__Tasks to perform__
(a) In the article on reading char input with Java's Scanner, which method turns a one-character String into a single char?
(b) Continue the article on reading char input with Java's Scanner, picking up right after its last sentence.

__Page text__

Java Scanner char input example without nextChar

How to add Java Scanner char support

The Java Scanner class provides methods that take String input and convert that String into any Java primitive type you might need, except for one: the char.

The Java Scanner class provides the following self-explanatory methods:

  • nextInt()
  • nextByte()
  • nextBoolean()
  • nextFloat()
  • nextDouble()
  • nextLong()
  • nextShort()

But the one method it doesn’t have is nextChar().

Implement a Java Scanner nextChar method

Naturally, all Java developers, after learning the Java Scanner class has no nextChar method, want to implement one of their own. It’s not that hard.

By default, the Scanner class reads a line of input from a user and tokenizes the contents based on whitespaces found in the input.

useDelimiter(Pattern pattern)

Sets this scanner’s delimiting pattern to the specified pattern.

This allows a developer to loop through input one text String at a time.

But you don’t have to accept the Scanner’s defaults. The Scanner class’ useDelimiter method allows you to change the delimiter from a blank space to any character you want.

Simple Java user input made approaches

There are many ways to take input from the user and format the output in Java.

Scanner input one char at a time

The trick is to change the delimiter to nothing.

Just set the delimiter to two double-quotes with nothing inside: "". The empty quotes make the Scanner chunk out the line one char at a time.

At this point, the Scanner still returns a String, although the String contains only one character. To complete the use case, you must convert this one-character String into a single Java char with the charAt(0) method.

__Information provided__
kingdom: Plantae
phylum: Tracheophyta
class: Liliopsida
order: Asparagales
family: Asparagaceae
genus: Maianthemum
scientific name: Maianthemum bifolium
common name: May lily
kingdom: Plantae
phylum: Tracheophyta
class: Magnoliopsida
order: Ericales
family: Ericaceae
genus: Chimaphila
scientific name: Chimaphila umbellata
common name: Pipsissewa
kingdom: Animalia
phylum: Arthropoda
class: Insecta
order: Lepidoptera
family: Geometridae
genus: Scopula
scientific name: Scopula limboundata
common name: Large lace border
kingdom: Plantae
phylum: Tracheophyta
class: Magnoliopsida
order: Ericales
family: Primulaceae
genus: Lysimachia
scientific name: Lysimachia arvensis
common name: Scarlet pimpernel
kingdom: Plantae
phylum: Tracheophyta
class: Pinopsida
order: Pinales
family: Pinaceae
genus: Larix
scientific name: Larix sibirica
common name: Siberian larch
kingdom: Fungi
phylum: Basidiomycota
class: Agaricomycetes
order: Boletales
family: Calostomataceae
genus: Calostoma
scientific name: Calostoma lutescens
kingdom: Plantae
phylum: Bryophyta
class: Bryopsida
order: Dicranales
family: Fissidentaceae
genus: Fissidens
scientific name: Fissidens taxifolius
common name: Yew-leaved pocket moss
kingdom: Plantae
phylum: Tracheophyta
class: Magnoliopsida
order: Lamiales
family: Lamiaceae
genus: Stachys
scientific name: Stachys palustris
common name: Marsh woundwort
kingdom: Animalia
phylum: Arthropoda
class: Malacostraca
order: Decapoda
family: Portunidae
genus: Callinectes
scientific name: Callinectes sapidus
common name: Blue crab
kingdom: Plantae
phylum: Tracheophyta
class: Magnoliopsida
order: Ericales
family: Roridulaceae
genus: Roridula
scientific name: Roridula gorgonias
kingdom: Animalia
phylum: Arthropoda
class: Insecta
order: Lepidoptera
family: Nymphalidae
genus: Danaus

__Task-by-task outputs__
(a) The charAt(0) method.

(b)
Java Scanner char input code example

The code to get Scanner input one char at a time looks like this:

import java.util.Scanner;
public class NextCharScanner{
  
  // implement a nextChar Scanner method
  public static void main(String[] args) {
    System.out.println("Input char data to the Java Scanner: "); 
    Scanner charScanner = new Scanner(System.in); 
    charScanner.useDelimiter("");
    while (charScanner.hasNext()) {
      char name = charScanner.next().charAt(0);
      if (name == '\n') {
        return;
      }
    }
  }
}

Notice that the code has a check for the newline character, as this will be treated as an input character if not filtered out.

How to read the next char with Java’s Scanner

To summarize the process, follow these steps to read user input with the Java Scanner one char at a time:

  1. Read a line of text with the Scanner as you normally would do.
  2. Change the Scanner’s delimiter to an empty set of double quotes, "".
  3. Convert each single-character to a char with the charAt(0) method.
  4. Filter out any special characters such as EOL of EOF.

And that’s how easy it is to create a char input Scanner method in Java.